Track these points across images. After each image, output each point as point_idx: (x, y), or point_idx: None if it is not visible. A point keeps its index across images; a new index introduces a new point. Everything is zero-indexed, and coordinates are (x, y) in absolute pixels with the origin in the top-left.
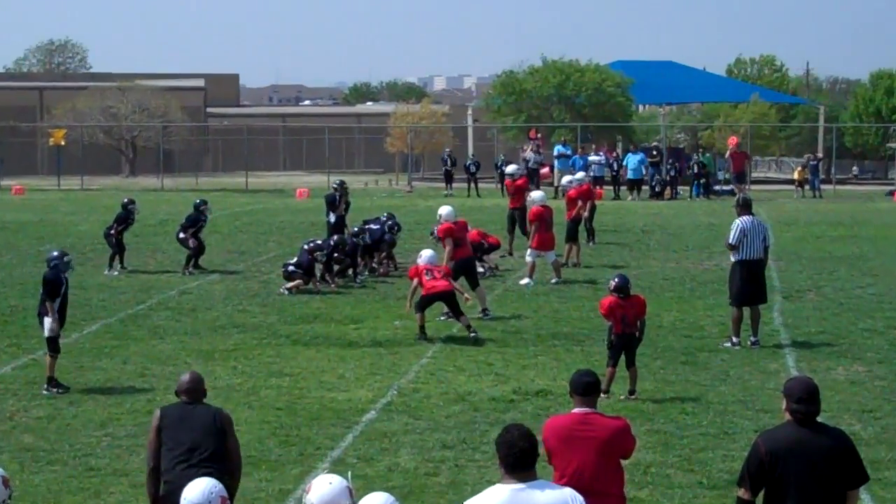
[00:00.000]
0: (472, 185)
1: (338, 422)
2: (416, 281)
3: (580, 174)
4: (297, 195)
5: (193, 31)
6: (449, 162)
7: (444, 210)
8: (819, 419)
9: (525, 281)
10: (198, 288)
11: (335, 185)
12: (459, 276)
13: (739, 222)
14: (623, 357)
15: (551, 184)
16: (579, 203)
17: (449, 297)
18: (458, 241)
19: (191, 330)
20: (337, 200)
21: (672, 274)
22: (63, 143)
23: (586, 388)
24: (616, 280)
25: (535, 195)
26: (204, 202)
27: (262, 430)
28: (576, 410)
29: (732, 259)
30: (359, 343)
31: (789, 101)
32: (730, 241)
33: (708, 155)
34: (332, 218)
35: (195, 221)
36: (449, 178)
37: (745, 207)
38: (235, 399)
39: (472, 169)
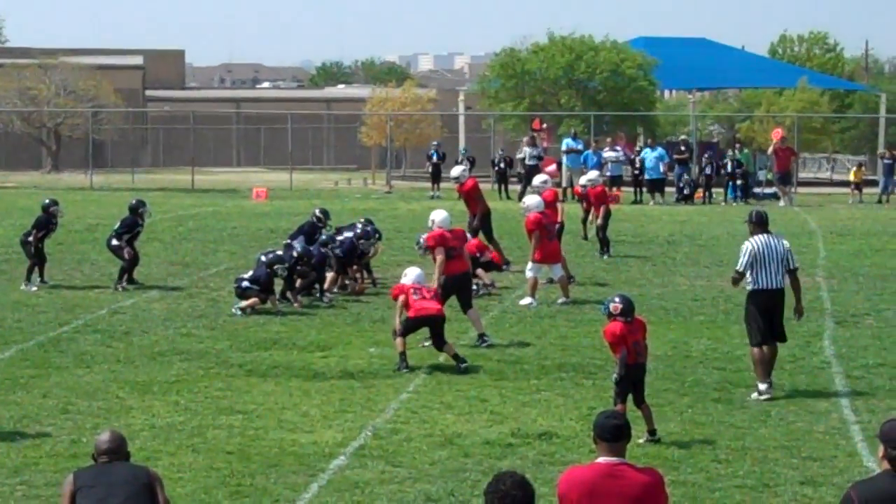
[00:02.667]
--------
> TASK INSTRUCTIONS
Your copy should hold exactly the lines from the one with "24: (616, 280)" through the final line of the records, both ends included, and no pictures.

> YOUR SOLUTION
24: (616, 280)
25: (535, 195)
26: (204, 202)
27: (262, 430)
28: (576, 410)
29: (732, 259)
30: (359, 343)
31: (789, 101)
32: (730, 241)
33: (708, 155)
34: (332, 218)
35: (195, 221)
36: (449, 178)
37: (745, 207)
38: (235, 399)
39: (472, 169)
[00:02.667]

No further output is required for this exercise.